Currently, the available antivirals need to be taken within three to five days of contracting Covid.
The drugs approved for use in the UK include Paxlovid and molnupiravir, which have both demonstrated in medical trials they significantly reduce the risk of hospital admission or death.
Prince Charles, 73, tested positive on 10 February – he met with the Queen on 8 February. Covid symptoms generally appear from two to 14 days after exposure to the virus.
On Tuesday, the Queen attended her first official engagement since coming into contact with Prince Charles, holding a virtual meeting with two new ambassadors to the UK.
The following day, she smiled as she suggested she had mobility problems during a meeting with defence staff. Standing while using a walking stick, she pointed to her left leg and said: “Well, as you can see, I can’t move.”
Prince Charles’ wife, the Duchess of Cornwall, 74, tested positive for the virus last week, days after her husband.

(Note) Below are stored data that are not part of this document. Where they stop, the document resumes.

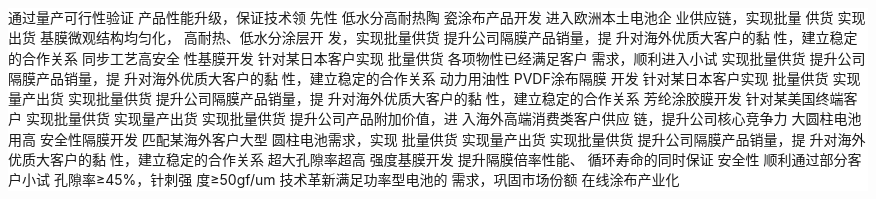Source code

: 通过量产可行性验证
产品性能升级，保证技术领
先性
低水分高耐热陶
瓷涂布产品开发
进入欧洲本土电池企
业供应链，实现批量
供货
实现出货
基膜微观结构均匀化，
高耐热、低水分涂层开
发，实现批量供货
提升公司隔膜产品销量，提
升对海外优质大客户的黏
性，建立稳定的合作关系
同步工艺高安全
性基膜开发
针对某日本客户实现
批量供货
各项物性已经满足客户
需求，顺利进入小试
实现批量供货
提升公司隔膜产品销量，提
升对海外优质大客户的黏
性，建立稳定的合作关系
动力用油性
PVDF涂布隔膜
开发
针对某日本客户实现
批量供货
实现量产出货
实现批量供货
提升公司隔膜产品销量，提
升对海外优质大客户的黏
性，建立稳定的合作关系
芳纶涂胶膜开发
针对某美国终端客户
实现批量供货
实现量产出货
实现批量供货
提升公司产品附加价值，进
入海外高端消费类客户供应
链，提升公司核心竞争力
大圆柱电池用高
安全性隔膜开发
匹配某海外客户大型
圆柱电池需求，实现
批量供货
实现量产出货
实现批量供货
提升公司隔膜产品销量，提
升对海外优质大客户的黏
性，建立稳定的合作关系
超大孔隙率超高
强度基膜开发
提升隔膜倍率性能、
循环寿命的同时保证
安全性
顺利通过部分客户小试
孔隙率≥45%，针刺强
度≥50gf/um
技术革新满足功率型电池的
需求，巩固市场份额
在线涂布产业化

It was the first time the duchess had caught Covid, and the second time for Prince Charles.
The Royal Household has its own physicians, and the Queen’s is Sir Huw Thomas, a consultant at St Mary’s Hospital in London and professor of gastrointestinal genetics at Imperial College London.
He is “head of the medical household”, which is part of the Royal Household looking after the health of the family.